For ring $A$ and polynomial ring $A[x]$, let $f = a_0 + \ldots + a_n x^n$ in $A[x]$. Then, prove that $f$ is unit in $A[x] \iff a_0$ is nilpotent in $A$.

Proof: For $f$ to be invertible, $1/f$ has to terminate at some point.

Prove that, in $A[x]$, the Jacobson radical is equal to the nilradical. $A[x]$ is termed principal ideal domain.

Proof: The Jacobson radical is the intersection of all maximal ideals, while the nilradical is the intersection of all prime ideals. It remains to be shown that every prime ideal is maximal in $A[x]$, since all maximal ideals are necessarily prime.

Let $(p)$ be a prime ideal, and $m$ be a maximal ideal, and let $(p) \subset (m)$. Then, $p = mz$, but since $m \notin (p), z \in (p)$, say $z = tp$. Then, $p = mz = mtp \implies mt = 1$, or $(m) = 1$. Hence, $(p)$ must be maximal $\Box$

Let $A$ be a ring, and $\mathfrak{N}$ be its nilradical. Then, show that the following are equivalent:

1. $A$ has exactly one prime ideal.
2. Every element of $A$ is either unit or nilpotent.
3. $A/\mathfrak{N}$ is a field.

Proof: (i) implies that there is exactly one maximal ideal, since every ideal must be contained within some maximal ideal: then, let $P = M$ be this prime/maximal ideal. (iii) follows immediately, since, $A/M$ is a field (see [ra/hw](/ra/hw)).

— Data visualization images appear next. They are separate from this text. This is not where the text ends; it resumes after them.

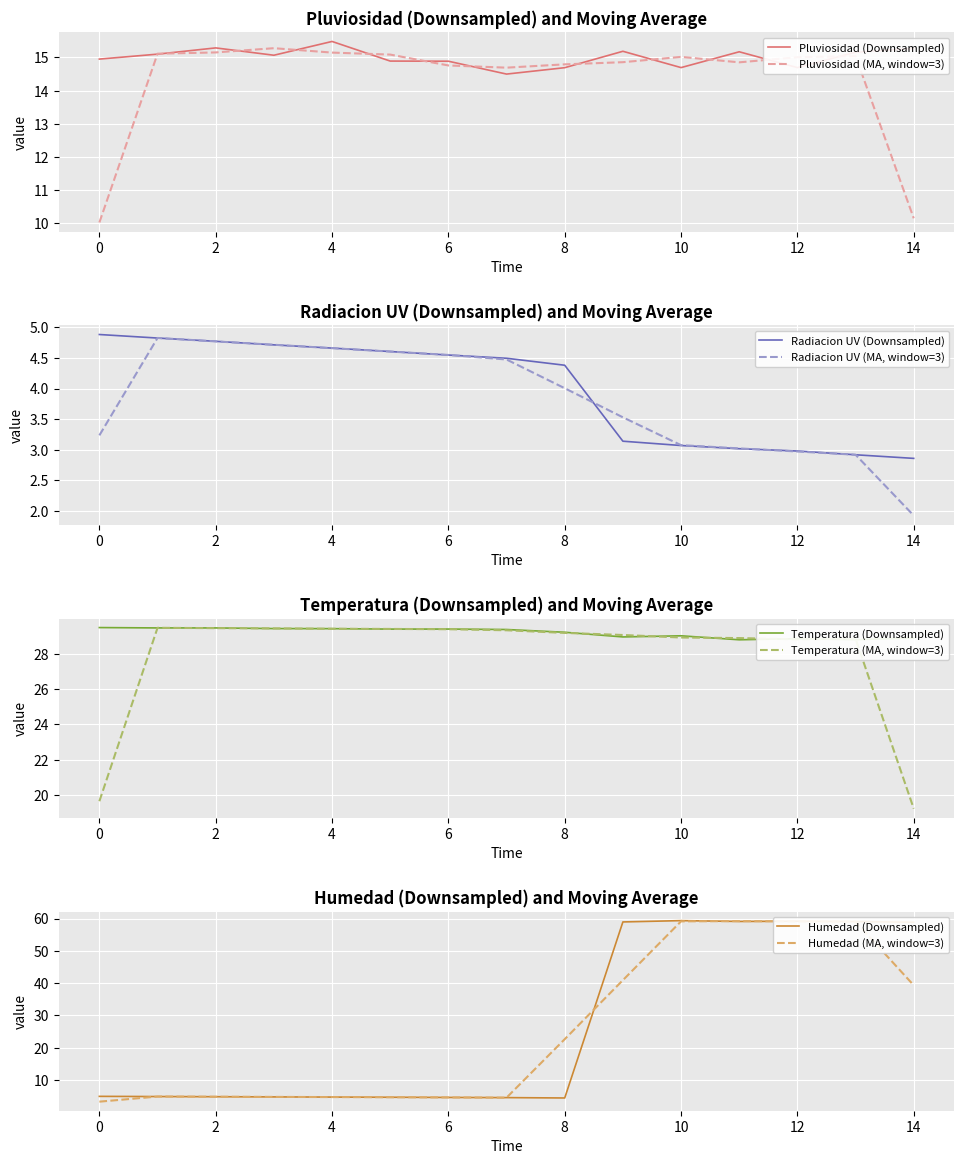

At which label does Pluviosidad (Downsampled) reach its peak?

4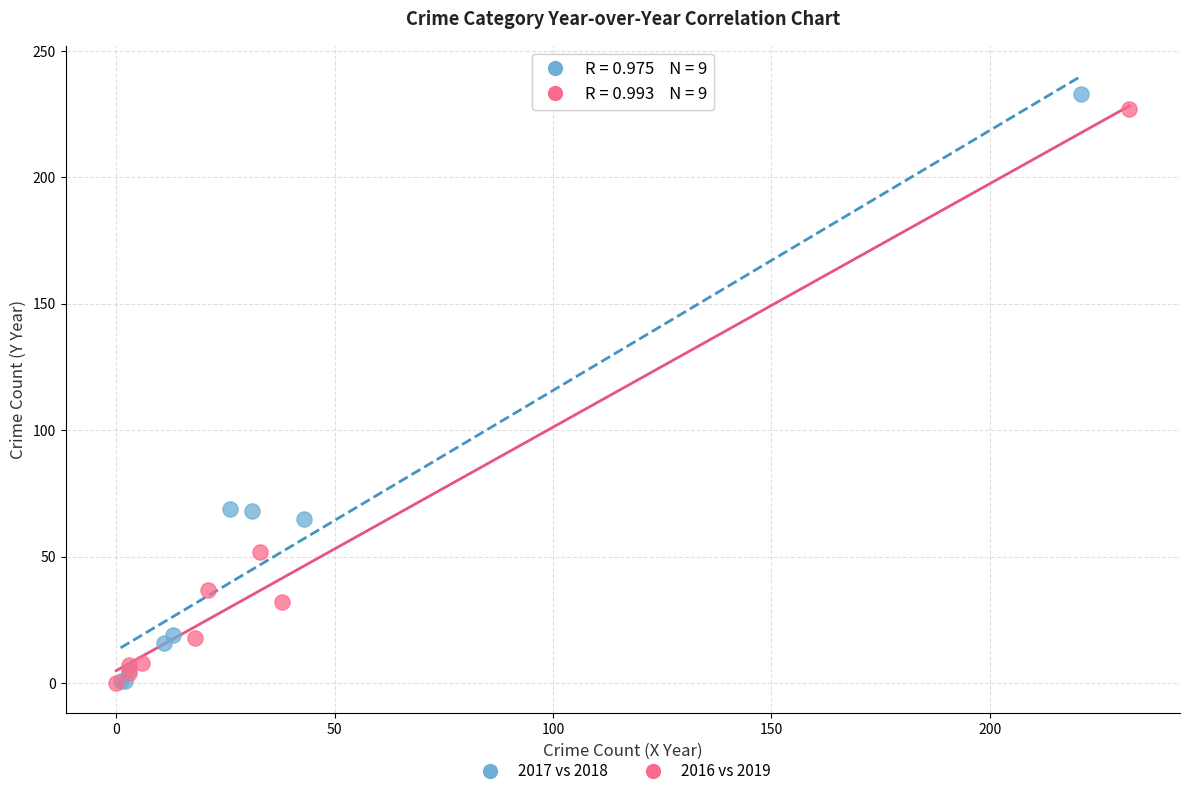

Which series has the largest Y range (max minus min)?

2017 vs 2018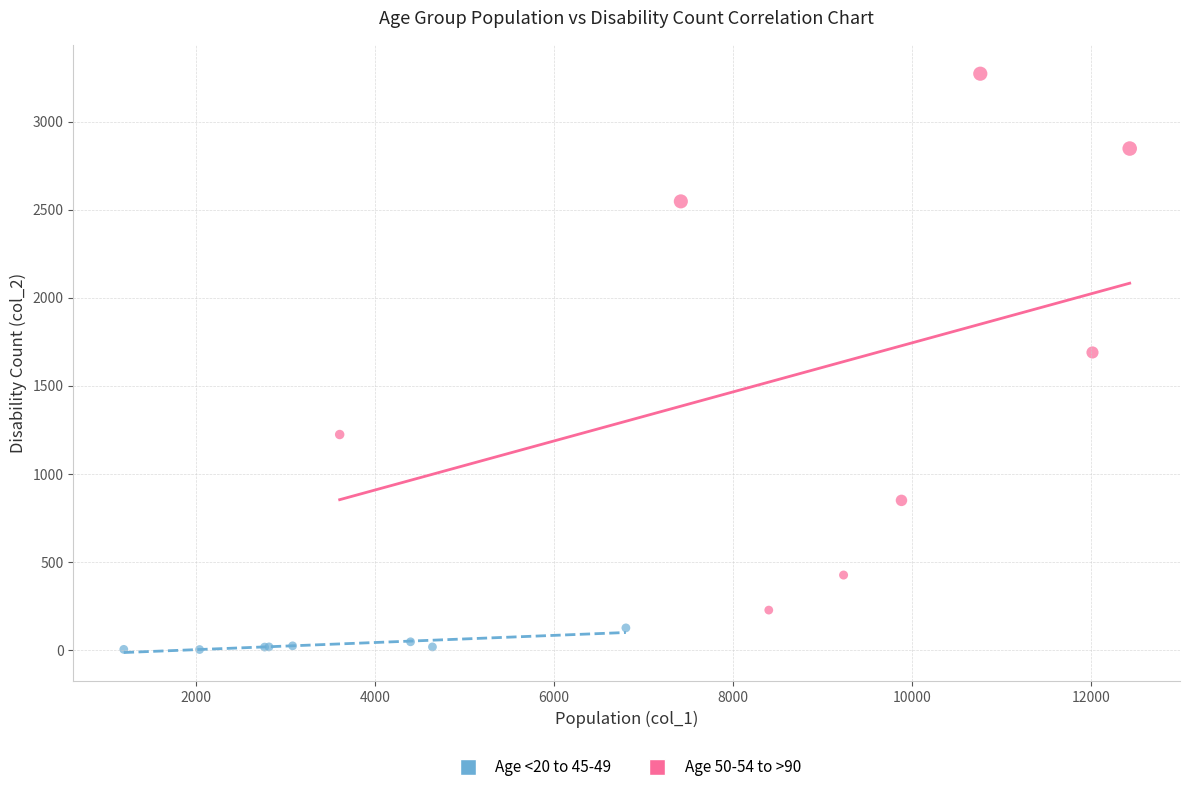

Which series has the widest spread of Y values?

Age 50-54 to >90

It follows from (i) that $A$ is a local ring with maximal ideal $M$. Let $x \in A - M$. The ideal generated by $x$ and $M$ is $A$, since $M$ is maximal. Let $y \in A, t \in M$, then $xy + t = 1 \implies xy = 1 - t \in 1 + M$, and hence $xy = 1 \implies y = 1/x$. This implies (ii), since every element $y \in A$ is invertible.

Starting from (iii), we know that the only ideals of $A/\mathfrak{N}$ are $(0)$ and $(1)$, by definition of a field. Hence, elements $x \in A$ are of the form $x + (0)$ and $x + (1)$; the second coset generates the entire ring, while the first coset generates the single ideal in $A$, and (i) follows from this $\Box$

Let ring $A$ be such that every ideal not contained in the nilradical contains a nonzero idempotent (i.e. $e^2 = e \neq 0$). Prove that $\mathfrak{N} = \mathfrak{R}$.

Proof: $\mathfrak{N}$ is the set of nilpotent elements; every element not contained in this is of the form $\{x \in A \mid \forall n, x^n \neq 0\}$.

Let $I$ be an ideal in ring $A$ that is $neq (1)$. Then, show that $I = \sqrt{I} \iff I$ is an intersection of prime ideals.

Proof: $\sqrt{I} = \{x \in A \mid \exists n \gt 0 : x^n \in I\}$, by definition. Now, since $I = \sqrt{I}$, $\exists n \gt 0 : \forall x \in I, x^n \in I$. Suppose, for $p \in A$, $x^n = p \neq 0$. Then, $px \in I$, by definition of an ideal, and the chain would not terminate at $n$. Hence, $\forall x \in I, x^n = 0$, and this is exactly the definition of the set of nilpotent elements.

Proof, the other way: $I$ is the set of nilpotent elements. Let $x \in I$ be any element; then, $\exists n : x^n = 0 \in I$. Since every element of $I$ is of this form, $I = \sqrt{I}$ $\Box$

Prove that a local ring contains no idempotent $\neq 0, 1$.

Proof: A local ring is defined as having exactly one maximal ideal.